📜  Python – tensorflow.IndexedSlices()(1)

📅  最后修改于: 2023-12-03 15:19:03.636000             🧑  作者: Mango

Python - tensorflow.IndexedSlices()

The tensorflow.IndexedSlices() function is a way to represent a tensor where most of the elements are zero. This can be useful when working with sparse tensors, where large amounts of data are zero and don't need to be stored in memory.

Syntax
tf.IndexedSlices(values, indices, dense_shape=None)
  • values: A Tensor representing the values in the sparse tensor.
  • indices: A Tensor representing the indices in the sparse tensor.
  • dense_shape: An optional list, tuple or 1-D Tensor representing the shape of the dense tensor. If None, dense_shape is inferred from the indices.
Example
import tensorflow as tf

# Create a SparseTensor with values [1, 2, 3] at indices [0, 2, 4]
values = tf.constant([1, 2, 3])
indices = tf.constant([0, 2, 4])
sparse_tensor = tf.IndexedSlices(values, indices)
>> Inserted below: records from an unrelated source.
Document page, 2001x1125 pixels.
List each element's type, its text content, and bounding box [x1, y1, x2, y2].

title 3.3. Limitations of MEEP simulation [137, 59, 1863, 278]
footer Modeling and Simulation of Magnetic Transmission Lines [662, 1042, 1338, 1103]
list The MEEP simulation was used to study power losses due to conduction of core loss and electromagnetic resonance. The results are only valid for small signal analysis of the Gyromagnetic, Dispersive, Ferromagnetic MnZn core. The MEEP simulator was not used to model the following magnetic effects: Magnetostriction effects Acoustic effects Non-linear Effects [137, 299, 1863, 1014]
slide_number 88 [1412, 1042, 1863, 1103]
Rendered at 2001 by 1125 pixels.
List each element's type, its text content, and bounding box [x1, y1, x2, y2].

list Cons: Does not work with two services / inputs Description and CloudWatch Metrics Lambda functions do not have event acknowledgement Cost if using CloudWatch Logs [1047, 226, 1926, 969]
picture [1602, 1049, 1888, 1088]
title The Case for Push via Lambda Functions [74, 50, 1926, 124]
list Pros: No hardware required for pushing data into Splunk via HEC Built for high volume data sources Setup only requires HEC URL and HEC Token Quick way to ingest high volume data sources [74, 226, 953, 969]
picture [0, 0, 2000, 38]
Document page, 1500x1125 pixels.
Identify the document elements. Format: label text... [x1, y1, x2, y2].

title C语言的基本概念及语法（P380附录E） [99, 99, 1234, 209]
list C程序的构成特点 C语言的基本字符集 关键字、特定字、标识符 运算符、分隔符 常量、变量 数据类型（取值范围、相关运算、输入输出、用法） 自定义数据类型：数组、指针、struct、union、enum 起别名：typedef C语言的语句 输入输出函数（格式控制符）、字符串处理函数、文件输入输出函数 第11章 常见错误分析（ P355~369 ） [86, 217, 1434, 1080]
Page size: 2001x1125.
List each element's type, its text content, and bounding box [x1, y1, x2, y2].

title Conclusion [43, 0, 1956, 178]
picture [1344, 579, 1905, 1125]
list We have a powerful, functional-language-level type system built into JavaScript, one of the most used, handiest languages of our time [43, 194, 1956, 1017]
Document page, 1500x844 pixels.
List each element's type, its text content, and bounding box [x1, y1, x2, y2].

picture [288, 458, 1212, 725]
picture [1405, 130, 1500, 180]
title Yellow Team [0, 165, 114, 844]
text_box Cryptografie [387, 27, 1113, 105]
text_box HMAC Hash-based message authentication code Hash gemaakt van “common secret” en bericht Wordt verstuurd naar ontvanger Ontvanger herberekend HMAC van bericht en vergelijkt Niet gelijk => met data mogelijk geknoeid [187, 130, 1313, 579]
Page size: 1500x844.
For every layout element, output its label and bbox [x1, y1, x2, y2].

# Convert the SparseTensor to a dense tensor
dense_tensor = tf.sparse.to_dense(sparse_tensor)

with tf.Session() as sess:
    print(sess.run(dense_tensor))

The output of this code will be a dense tensor with shape (5,) and values [1, 0, 2, 0, 3]. This is because the SparseTensor has nonzero values at indices 0, 2, and 4, and zeros everywhere else.

Conclusion

The tensorflow.IndexedSlices() function is a useful tool for working with sparse tensors. By representing only the nonzero elements, it can save memory and computation time.